His successor, Prof Baba Gana Zulum, was hardly in office in May when things just continued to worsen. The insurgents had added the Kano-Damaturu highway, the only safe corridor into Maiduguri, among their prized running grounds, wilfully attacking, robbing and killing defenceless commuters. One night in February, they struck at Auno snuffing out the lives of 30 citizens who were unfortunate to be caught defenceless sleeping in the open grounds at an army checkpoint. When Governor Zulum visited the site of the attack, he had an altercation with the soldiers that went viral in the social media. In the ensuing months, even the convoy of the governor was not spared from being targeted by the terrorists. In a particular instance, a number of his security entourage were killed when his convoy was attacked on the way to Baga. Meanwhile, a large number of killings have been reported at Gubio, Magumeri, Damboa, Gamboru-Ngala among others.
It seemed no part of the state is spared. Zabarmari then becomes a milepost in the heinous journey undertaken by these rampaging terrorists. The village had always been one of those sleepy string of farming villages around Maiduguri. Even when I was a kid in the early 1960s, I had known it as Zabarmari, obviously named after the Zabarmawa ethnic Hausas from Kebbi State who had settled in the village as workers on the land. Zabarmari along with Gungolong village sit on a very fertile plain called Jere Bowl where rice and wheat could be cultivated commercially. I recall that when I worked in the Chad Basin Development Authority in the late 70s and 80s we had plans for a 20,000 ha project for both rain-fed and irrigation cultivation of rice and wheat in the Jere Bowl. However, this was jettisoned in the late 1980s with the coming of Alau Dam upstream, which had dammed the Ngada river flowing into the Jere Bowl.
Probably due to the fact that the Zabarmawa came from Kebbi where rice cultivation was the practice they found it easy to acculturate in the area. But the first wave of migration must have come there on their way to Mecca, at that time when Hajj could only be made by road. Maiduguri, due to its strategic location in the region, had always been the main gateway for Nigerian pilgrims – then known as takari – before travelling to Mecca by air became the norm.
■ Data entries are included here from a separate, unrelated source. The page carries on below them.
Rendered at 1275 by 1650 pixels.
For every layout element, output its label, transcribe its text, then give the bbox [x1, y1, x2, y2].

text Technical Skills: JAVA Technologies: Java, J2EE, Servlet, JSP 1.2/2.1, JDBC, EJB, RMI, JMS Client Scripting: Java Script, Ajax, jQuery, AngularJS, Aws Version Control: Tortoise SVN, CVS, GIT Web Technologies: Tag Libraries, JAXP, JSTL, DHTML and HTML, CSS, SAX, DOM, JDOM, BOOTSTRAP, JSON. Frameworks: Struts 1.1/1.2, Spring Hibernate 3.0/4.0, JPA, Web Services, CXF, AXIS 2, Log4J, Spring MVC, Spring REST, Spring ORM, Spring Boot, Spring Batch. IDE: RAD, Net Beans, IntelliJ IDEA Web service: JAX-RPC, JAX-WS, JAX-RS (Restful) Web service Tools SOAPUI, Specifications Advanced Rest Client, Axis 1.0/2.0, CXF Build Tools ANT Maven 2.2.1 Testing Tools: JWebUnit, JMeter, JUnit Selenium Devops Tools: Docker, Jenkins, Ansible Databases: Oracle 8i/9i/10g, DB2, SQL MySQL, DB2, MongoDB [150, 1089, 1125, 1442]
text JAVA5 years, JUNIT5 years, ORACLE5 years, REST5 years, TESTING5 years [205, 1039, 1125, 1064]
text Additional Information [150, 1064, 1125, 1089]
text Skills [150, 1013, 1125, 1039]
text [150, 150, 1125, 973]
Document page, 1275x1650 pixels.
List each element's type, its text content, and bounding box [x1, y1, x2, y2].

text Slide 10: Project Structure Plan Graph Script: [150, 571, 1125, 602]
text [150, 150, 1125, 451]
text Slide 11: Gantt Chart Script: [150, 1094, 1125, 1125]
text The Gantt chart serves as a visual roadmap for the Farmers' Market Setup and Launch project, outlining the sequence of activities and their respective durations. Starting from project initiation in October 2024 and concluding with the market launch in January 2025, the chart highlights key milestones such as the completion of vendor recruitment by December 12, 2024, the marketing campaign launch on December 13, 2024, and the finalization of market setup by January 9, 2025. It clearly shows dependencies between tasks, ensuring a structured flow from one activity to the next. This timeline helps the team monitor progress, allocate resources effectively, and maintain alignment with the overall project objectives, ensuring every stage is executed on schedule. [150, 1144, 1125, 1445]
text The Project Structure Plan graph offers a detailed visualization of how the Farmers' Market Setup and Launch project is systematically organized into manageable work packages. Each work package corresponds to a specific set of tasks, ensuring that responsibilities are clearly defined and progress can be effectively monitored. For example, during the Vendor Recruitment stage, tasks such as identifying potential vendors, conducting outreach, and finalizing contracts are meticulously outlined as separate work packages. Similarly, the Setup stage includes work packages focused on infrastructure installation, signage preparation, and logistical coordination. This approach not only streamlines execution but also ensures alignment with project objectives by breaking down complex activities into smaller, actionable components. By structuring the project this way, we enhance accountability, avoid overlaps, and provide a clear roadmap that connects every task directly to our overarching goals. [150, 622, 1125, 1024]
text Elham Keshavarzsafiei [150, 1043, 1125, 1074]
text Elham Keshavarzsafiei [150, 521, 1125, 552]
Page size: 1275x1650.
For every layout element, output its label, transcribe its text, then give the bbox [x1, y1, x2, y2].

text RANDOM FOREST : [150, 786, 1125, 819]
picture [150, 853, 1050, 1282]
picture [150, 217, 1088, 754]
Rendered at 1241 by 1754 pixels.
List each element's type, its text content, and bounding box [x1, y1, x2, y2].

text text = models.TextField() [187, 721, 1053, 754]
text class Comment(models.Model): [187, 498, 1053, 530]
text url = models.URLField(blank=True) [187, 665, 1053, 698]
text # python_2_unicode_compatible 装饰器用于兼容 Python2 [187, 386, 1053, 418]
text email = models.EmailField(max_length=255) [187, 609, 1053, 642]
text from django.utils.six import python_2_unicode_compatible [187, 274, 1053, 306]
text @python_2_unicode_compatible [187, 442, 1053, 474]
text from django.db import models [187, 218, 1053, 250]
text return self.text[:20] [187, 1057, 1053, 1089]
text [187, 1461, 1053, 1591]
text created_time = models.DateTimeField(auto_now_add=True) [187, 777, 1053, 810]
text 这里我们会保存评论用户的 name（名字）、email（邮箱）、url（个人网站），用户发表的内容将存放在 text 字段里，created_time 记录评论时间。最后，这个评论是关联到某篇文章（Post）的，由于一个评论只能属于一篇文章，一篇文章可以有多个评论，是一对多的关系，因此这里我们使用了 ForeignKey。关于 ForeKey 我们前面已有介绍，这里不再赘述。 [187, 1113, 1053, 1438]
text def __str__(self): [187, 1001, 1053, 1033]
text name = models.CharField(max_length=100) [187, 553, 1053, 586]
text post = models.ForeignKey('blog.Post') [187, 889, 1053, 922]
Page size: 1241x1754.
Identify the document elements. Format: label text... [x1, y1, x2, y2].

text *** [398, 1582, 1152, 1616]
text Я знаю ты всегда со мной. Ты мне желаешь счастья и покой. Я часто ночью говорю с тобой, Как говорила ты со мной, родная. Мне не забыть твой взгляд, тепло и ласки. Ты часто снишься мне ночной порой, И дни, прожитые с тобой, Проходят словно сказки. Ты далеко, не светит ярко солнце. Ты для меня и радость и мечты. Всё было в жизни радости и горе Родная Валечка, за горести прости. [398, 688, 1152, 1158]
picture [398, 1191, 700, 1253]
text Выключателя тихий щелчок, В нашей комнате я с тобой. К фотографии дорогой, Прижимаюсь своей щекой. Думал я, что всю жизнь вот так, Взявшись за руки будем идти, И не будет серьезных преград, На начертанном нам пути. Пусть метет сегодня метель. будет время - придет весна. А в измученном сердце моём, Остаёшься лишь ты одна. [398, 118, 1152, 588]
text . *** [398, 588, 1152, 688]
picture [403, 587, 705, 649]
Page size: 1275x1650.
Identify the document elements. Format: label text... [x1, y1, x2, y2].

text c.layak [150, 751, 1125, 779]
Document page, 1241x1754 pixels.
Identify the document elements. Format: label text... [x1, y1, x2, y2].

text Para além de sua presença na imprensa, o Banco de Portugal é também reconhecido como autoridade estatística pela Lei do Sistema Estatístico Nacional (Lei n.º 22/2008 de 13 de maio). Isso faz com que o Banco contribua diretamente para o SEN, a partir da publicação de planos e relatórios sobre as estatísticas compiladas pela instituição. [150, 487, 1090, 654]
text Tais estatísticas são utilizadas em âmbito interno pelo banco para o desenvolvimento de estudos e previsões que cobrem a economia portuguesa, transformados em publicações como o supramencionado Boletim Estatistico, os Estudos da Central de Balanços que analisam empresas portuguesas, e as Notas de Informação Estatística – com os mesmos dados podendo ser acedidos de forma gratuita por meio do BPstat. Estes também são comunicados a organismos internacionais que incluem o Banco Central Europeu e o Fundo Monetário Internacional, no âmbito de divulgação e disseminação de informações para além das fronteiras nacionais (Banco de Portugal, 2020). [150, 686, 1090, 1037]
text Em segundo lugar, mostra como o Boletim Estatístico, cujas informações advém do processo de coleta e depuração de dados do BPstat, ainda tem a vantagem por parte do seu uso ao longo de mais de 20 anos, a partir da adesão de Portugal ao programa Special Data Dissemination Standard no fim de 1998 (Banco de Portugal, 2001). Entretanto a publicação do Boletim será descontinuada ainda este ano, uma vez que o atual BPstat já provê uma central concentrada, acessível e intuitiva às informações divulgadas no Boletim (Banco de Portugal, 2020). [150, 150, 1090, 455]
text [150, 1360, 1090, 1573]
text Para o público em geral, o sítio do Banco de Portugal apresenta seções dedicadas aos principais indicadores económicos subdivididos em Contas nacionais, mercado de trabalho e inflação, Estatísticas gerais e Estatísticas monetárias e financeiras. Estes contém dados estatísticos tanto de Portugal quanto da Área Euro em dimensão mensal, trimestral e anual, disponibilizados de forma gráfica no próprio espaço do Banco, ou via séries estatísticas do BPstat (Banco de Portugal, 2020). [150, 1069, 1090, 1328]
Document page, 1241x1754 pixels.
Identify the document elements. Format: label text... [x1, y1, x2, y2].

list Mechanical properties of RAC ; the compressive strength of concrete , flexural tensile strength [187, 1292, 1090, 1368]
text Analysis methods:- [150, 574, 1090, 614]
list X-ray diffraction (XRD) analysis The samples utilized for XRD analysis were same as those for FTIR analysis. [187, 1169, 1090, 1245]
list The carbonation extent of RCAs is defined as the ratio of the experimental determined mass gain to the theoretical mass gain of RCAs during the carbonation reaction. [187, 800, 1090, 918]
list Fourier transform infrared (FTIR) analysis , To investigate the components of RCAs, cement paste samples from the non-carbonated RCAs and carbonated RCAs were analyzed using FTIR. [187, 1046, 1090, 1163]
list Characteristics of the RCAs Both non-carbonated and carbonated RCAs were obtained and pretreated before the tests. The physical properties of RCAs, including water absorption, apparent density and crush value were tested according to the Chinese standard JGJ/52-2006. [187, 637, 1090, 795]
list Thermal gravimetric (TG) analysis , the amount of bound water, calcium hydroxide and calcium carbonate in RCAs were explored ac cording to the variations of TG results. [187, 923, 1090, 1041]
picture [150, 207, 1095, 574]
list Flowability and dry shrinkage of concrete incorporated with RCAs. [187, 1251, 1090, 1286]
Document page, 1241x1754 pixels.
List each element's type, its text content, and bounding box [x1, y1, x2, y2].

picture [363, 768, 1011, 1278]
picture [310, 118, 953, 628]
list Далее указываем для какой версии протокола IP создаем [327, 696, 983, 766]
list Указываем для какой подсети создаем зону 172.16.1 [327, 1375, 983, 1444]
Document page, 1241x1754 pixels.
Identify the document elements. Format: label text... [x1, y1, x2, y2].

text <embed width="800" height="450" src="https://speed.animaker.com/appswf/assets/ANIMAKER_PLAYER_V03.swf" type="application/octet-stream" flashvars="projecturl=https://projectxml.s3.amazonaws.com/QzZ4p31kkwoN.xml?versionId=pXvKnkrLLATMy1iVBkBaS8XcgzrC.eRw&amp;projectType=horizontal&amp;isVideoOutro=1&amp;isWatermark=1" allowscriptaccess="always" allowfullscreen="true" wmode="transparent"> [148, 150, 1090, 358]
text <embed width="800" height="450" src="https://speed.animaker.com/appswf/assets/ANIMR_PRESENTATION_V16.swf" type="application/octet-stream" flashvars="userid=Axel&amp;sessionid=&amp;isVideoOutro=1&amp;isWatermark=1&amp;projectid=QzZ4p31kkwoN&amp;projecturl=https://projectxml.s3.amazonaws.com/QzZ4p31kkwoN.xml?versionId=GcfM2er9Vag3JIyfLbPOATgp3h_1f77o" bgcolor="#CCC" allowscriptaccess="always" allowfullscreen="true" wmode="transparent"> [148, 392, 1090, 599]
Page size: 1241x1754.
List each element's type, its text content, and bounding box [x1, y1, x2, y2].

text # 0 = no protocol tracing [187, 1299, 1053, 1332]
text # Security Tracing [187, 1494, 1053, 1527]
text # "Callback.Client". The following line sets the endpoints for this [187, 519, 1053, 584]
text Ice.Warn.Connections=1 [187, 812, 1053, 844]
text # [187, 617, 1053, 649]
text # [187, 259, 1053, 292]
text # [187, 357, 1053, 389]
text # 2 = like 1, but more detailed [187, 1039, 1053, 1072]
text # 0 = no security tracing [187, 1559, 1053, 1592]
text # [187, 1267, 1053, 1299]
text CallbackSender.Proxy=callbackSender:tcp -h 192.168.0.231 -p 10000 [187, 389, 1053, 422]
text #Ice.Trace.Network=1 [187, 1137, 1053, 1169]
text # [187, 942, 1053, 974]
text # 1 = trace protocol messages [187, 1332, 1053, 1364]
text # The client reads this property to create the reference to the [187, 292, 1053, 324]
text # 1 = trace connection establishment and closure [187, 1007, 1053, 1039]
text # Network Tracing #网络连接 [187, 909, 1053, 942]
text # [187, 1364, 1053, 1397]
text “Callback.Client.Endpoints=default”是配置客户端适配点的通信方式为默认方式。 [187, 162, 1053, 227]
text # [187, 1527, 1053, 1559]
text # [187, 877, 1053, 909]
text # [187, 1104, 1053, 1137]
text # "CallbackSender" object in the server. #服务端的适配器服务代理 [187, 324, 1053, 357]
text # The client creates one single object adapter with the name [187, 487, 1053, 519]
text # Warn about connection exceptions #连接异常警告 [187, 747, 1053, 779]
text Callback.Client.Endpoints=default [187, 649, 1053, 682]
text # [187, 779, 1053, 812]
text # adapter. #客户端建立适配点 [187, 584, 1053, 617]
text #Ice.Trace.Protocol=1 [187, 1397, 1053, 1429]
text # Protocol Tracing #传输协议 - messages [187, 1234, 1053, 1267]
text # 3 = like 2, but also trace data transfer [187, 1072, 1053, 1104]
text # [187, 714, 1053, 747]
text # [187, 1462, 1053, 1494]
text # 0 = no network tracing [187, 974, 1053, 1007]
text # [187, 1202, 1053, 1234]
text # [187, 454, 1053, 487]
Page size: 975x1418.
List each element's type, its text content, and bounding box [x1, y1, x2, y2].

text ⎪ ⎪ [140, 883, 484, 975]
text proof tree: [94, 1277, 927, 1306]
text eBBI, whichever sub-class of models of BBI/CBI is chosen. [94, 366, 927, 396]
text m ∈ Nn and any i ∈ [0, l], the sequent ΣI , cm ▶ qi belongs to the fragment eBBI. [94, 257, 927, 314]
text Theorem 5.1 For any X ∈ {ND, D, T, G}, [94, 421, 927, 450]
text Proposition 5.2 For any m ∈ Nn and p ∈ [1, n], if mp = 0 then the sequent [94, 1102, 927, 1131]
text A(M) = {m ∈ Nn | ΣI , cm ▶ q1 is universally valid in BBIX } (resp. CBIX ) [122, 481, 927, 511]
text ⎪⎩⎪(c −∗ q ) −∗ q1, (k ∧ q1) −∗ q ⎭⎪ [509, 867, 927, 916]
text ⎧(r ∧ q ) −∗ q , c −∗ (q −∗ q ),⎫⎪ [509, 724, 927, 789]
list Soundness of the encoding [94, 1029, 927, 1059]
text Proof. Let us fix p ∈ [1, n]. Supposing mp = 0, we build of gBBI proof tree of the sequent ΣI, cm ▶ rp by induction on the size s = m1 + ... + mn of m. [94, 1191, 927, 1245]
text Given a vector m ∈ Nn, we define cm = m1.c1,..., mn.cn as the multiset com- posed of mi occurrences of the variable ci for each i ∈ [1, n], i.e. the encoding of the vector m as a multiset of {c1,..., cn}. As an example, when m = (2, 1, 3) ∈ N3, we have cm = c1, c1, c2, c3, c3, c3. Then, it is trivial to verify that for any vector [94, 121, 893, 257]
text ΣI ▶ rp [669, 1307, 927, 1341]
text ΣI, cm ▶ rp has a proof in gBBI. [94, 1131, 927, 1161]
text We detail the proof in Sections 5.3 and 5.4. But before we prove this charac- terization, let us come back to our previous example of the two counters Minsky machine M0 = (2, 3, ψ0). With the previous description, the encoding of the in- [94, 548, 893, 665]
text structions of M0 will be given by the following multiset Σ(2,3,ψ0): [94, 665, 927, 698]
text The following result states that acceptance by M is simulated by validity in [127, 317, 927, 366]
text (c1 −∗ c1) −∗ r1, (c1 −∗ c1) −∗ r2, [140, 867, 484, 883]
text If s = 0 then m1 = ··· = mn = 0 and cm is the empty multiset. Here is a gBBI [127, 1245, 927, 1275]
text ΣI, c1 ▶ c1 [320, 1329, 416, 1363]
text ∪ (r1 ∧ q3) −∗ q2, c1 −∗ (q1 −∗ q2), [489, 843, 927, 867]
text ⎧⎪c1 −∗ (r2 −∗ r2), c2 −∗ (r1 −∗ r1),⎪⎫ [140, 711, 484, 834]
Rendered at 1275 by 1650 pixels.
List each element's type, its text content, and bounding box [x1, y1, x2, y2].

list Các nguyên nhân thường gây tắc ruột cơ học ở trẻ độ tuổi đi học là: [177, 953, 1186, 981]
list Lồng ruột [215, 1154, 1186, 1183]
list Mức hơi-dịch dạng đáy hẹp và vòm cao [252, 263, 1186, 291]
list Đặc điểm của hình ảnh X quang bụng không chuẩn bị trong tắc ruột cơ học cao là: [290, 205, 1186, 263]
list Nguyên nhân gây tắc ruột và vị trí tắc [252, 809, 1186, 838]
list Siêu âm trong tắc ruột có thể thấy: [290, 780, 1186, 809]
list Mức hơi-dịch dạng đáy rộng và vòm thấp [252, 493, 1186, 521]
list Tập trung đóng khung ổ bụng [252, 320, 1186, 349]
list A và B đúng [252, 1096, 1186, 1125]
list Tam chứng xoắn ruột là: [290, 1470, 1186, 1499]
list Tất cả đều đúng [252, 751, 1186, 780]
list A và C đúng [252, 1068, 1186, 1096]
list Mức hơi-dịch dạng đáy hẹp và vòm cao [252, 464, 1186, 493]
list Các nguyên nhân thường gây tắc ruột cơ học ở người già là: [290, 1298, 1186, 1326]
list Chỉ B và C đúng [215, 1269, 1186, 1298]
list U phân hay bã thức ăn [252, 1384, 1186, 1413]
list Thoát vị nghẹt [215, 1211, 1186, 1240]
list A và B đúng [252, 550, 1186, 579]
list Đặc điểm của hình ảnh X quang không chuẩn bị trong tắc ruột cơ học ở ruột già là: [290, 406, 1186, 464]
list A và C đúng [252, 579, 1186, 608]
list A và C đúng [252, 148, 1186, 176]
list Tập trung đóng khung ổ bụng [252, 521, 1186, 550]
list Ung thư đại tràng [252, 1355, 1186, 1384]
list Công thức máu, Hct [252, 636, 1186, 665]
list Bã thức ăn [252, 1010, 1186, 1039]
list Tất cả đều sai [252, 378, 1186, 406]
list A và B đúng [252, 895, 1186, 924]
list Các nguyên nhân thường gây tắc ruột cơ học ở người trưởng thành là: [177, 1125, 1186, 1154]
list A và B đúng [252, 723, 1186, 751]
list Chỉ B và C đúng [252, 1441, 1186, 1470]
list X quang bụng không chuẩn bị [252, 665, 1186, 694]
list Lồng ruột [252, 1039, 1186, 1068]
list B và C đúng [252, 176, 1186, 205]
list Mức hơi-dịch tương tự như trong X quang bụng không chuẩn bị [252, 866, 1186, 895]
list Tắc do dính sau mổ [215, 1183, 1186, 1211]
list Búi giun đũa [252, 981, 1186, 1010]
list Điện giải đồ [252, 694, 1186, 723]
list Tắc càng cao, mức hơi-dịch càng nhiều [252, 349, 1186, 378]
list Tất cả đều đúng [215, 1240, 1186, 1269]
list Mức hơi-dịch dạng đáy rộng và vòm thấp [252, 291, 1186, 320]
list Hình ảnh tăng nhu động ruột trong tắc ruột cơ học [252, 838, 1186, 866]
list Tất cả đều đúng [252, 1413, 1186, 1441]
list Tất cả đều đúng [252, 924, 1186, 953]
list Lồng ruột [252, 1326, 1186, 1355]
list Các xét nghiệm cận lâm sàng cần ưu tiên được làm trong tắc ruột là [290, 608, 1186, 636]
My father was the major pilgrim agent in Maiduguri and had many houses surrounding us in Fezzan ward as pilgrim camps. I literally grew up in their midst. Many of the pilgrims that could not continue the journey for one reason or the other settled permanently in Borno. Those who remained in Borno went where their skills took them. Those who had a farming bent ended up in the plains around Maiduguri such as Zabarmari. The Zabarmari settlement grew as their kith and kin joined them over the years.
It is a great tragedy that Zabarmari, the quiet backwater that it was could be projected to international infamy by the evil acts of a few. It is the hope of many that Zabarmari would be the last milestone in this horrifying journey. Many eyes had run dry. There are no more tears to be shed. Governor Zulum has given two viable options. If the Nigerian Armed Forces are handicapped, then mercenaries could be contracted to finish the job. In the alternative, the civilian JTF could also be armed, and suitably trained, to supplement the regular soldiers.